* [Activity]
Retype, word for word, every line from the one holding "index dip: (1846, 319)" through the one holding "index tip: (1876, 346)" in the entries below, both included, and only those lines.

* [Dataset excerpts]

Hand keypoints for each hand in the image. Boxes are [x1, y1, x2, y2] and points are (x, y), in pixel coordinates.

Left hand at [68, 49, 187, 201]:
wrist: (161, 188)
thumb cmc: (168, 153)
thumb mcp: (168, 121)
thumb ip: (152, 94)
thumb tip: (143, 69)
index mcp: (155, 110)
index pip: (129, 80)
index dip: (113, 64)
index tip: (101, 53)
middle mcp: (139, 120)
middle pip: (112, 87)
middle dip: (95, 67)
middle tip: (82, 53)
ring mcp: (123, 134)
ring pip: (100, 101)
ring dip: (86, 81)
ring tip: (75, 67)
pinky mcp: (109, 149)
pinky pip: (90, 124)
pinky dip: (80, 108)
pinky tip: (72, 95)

--

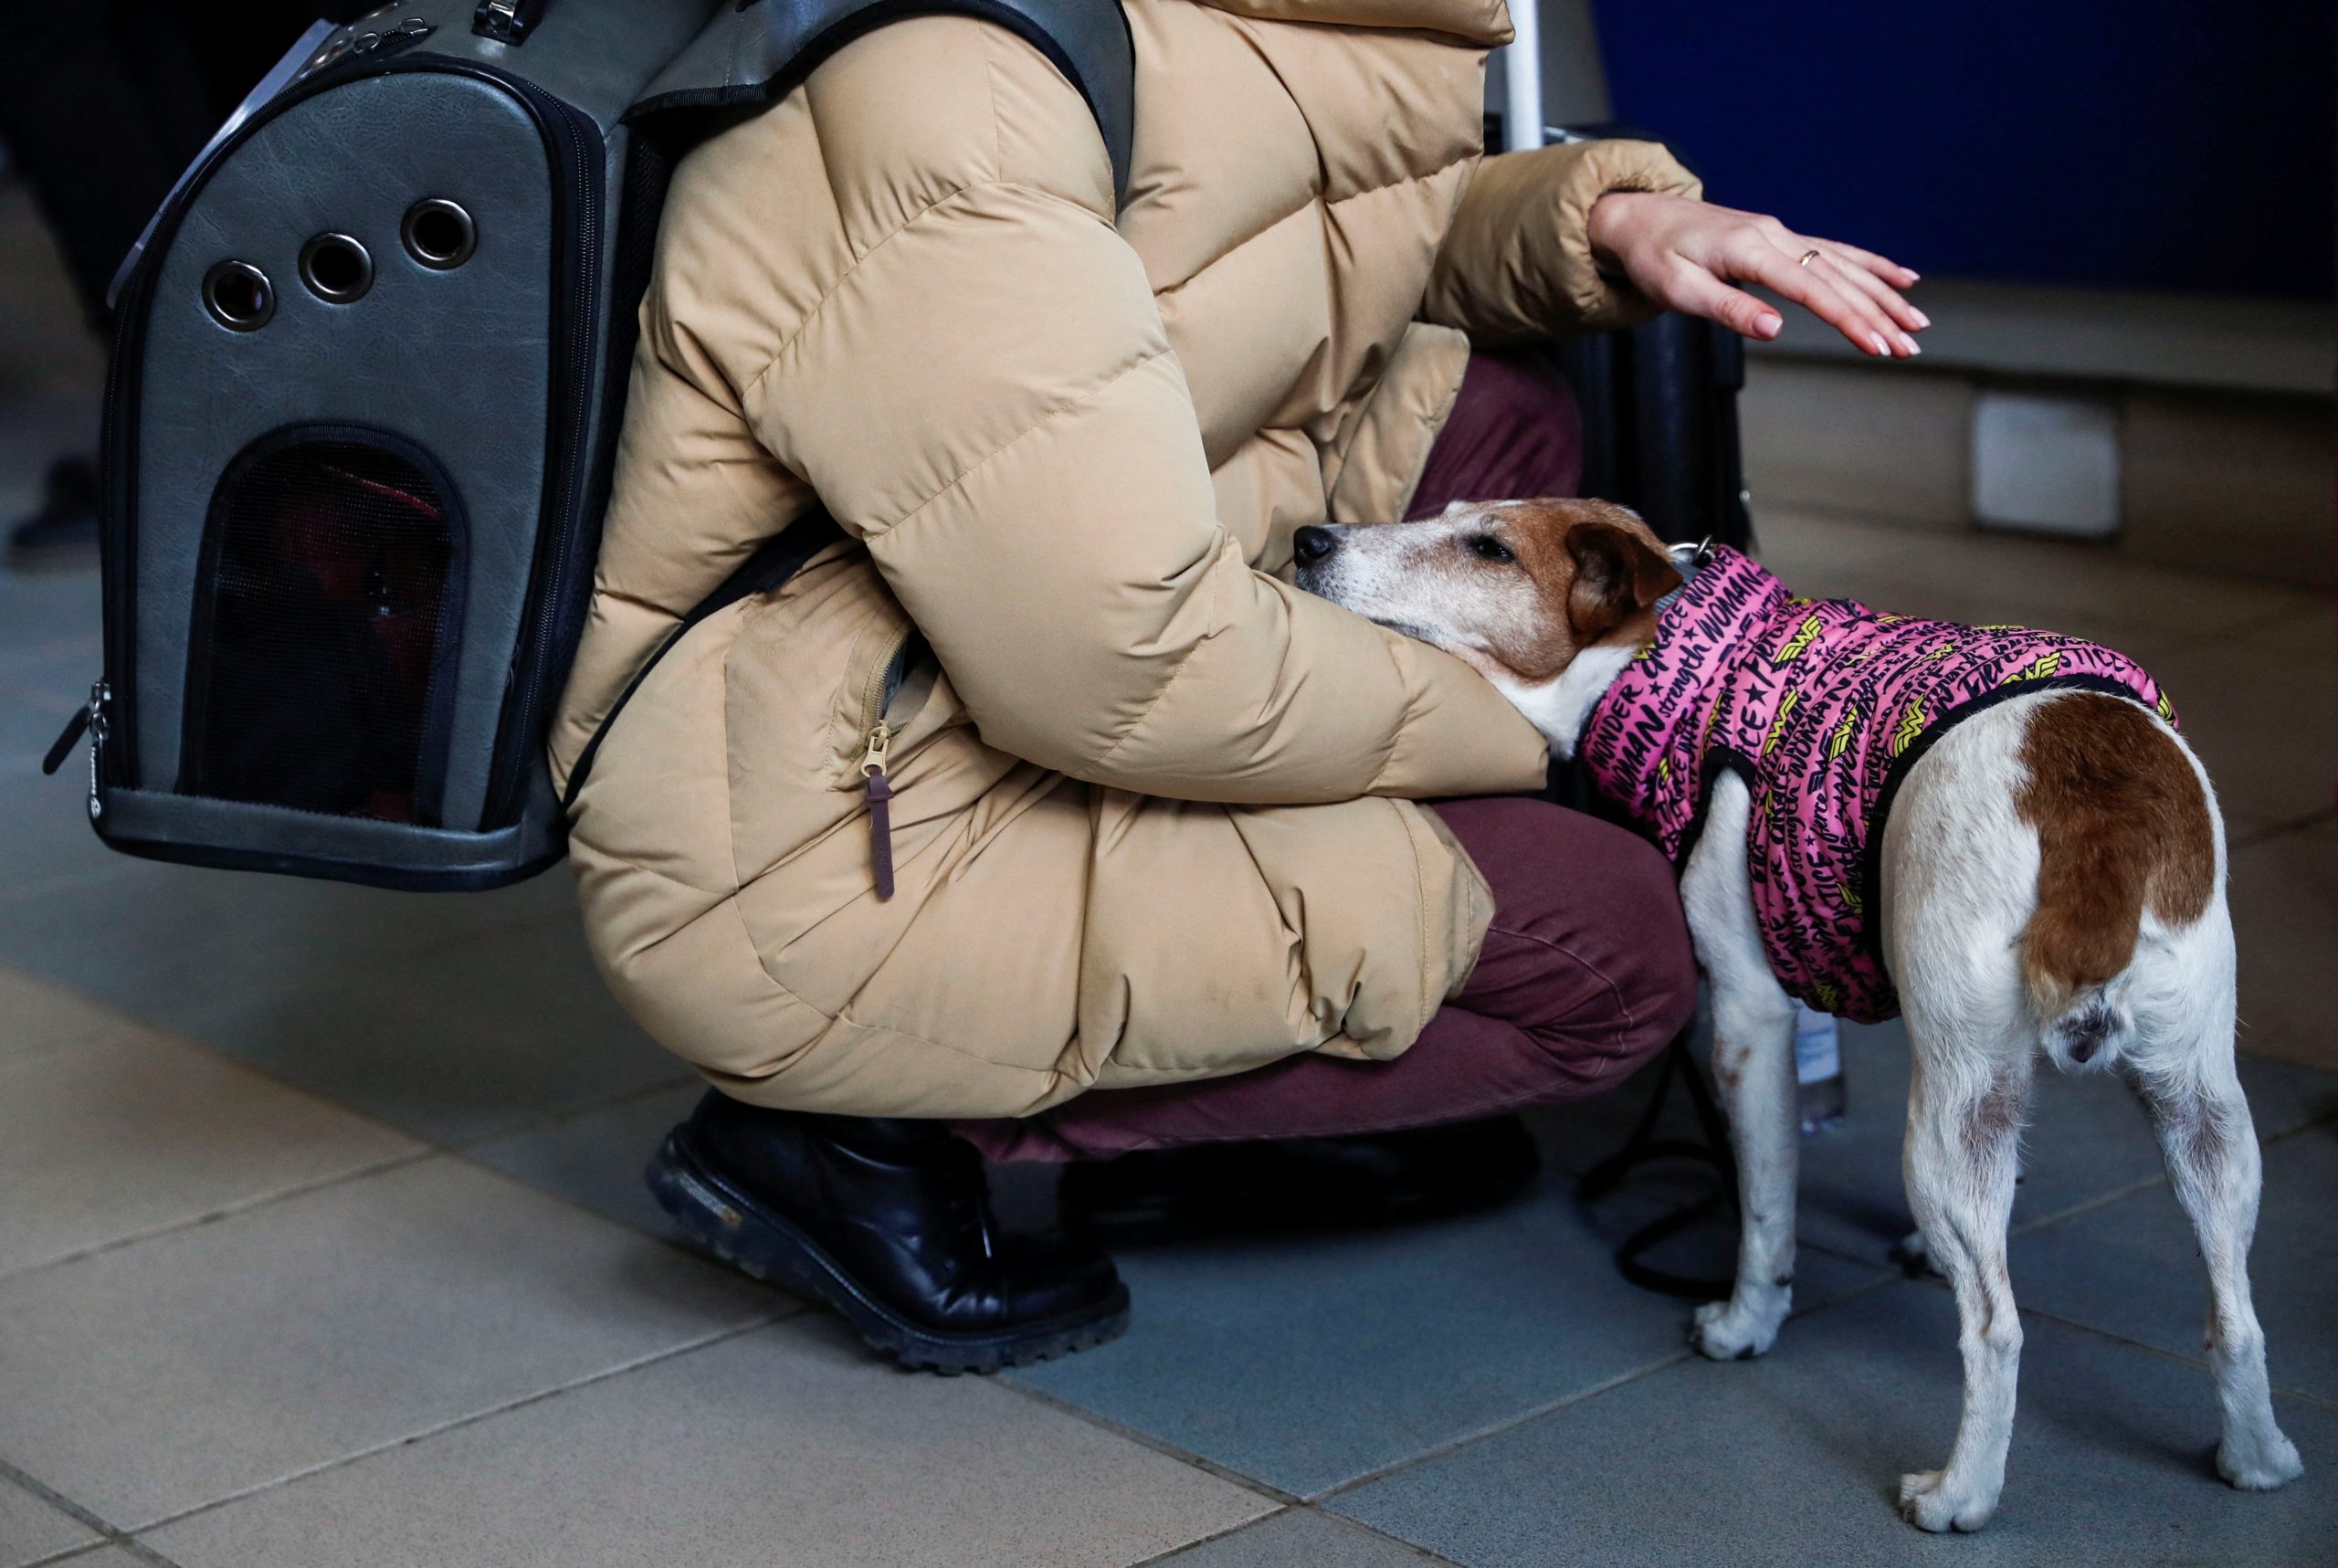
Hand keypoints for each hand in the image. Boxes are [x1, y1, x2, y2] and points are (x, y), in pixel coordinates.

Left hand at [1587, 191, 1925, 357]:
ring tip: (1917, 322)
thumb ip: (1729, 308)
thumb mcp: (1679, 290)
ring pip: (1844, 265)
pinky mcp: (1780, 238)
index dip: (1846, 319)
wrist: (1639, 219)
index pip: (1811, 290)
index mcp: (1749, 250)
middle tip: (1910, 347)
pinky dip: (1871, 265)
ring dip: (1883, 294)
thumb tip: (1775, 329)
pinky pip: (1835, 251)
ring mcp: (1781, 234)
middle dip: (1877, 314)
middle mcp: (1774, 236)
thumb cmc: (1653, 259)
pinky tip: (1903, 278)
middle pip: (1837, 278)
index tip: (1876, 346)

* * *

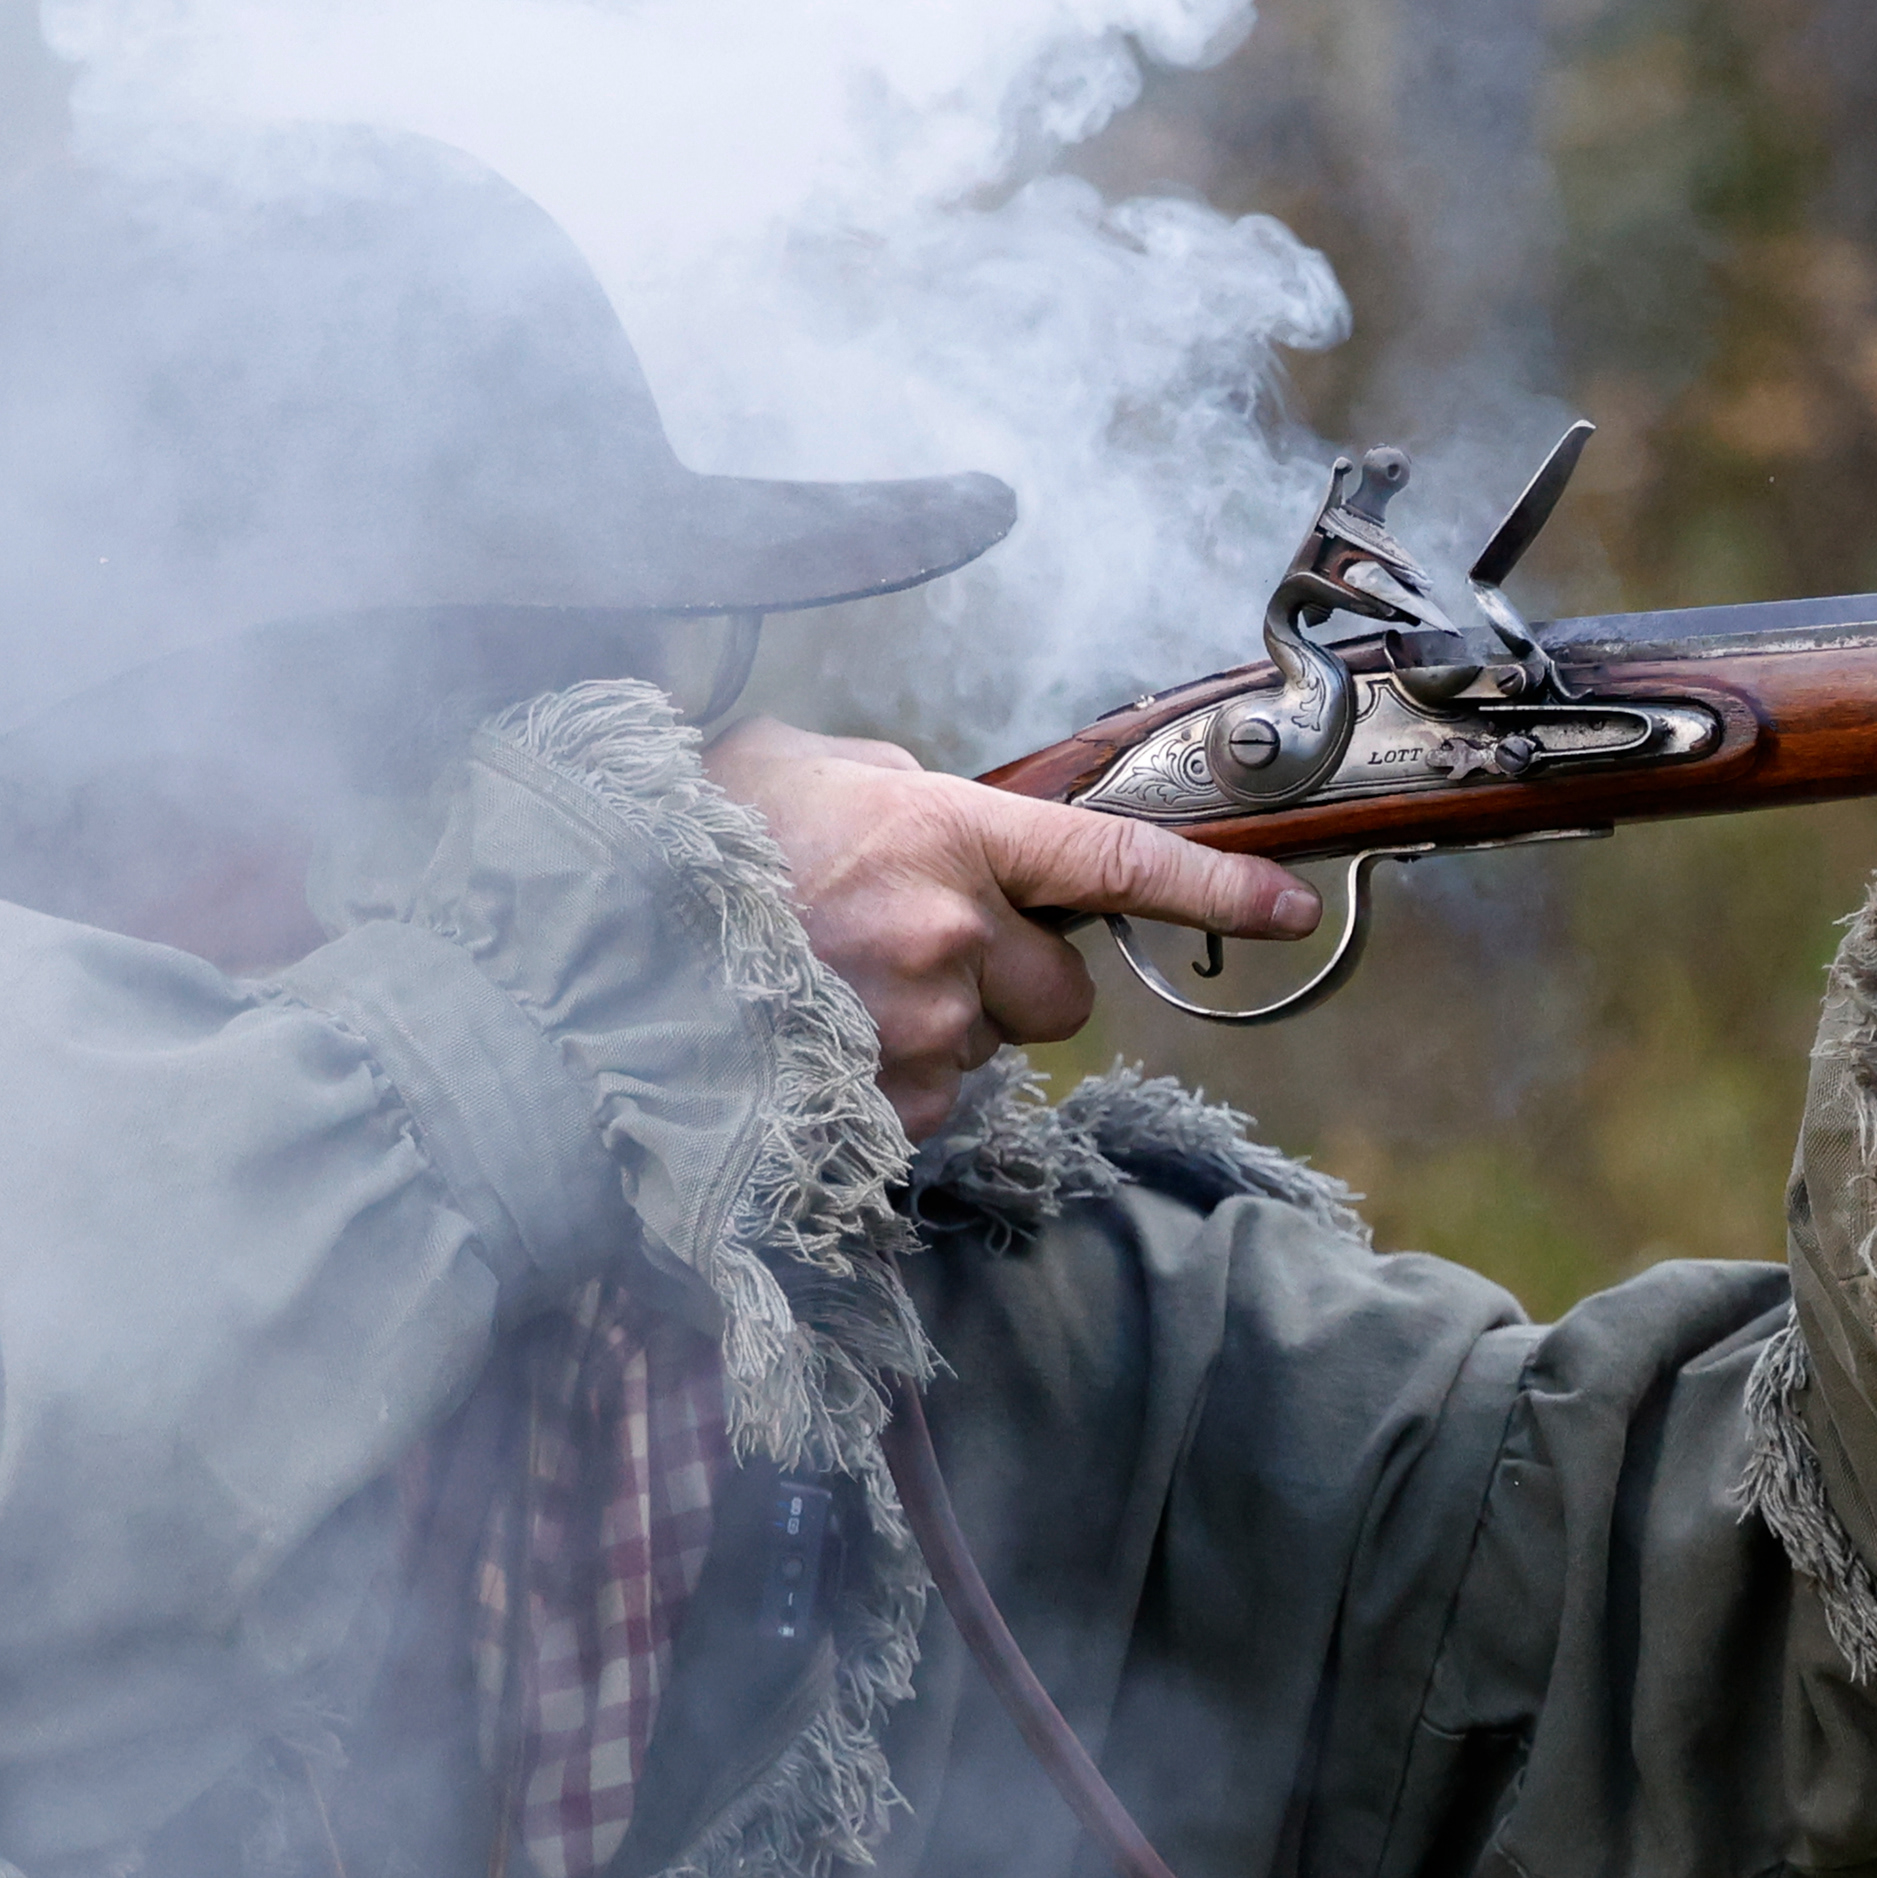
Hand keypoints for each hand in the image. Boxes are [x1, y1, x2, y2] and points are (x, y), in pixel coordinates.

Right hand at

* [Answer space]
index dip: (1846, 319)
wrist: (1639, 219)
index pip: (1811, 290)
index mcp: (1749, 250)
middle tip: (1910, 347)
pinky dip: (1871, 265)
ring dip: (1883, 294)
thumb tip: (1775, 329)
pinky pip: (1835, 251)
ring mcp: (1781, 234)
middle dip: (1877, 314)
middle mcp: (1774, 236)
thumb cmc: (1653, 259)
pinky tip: (1903, 278)
middle pip: (1837, 278)
index tip: (1876, 346)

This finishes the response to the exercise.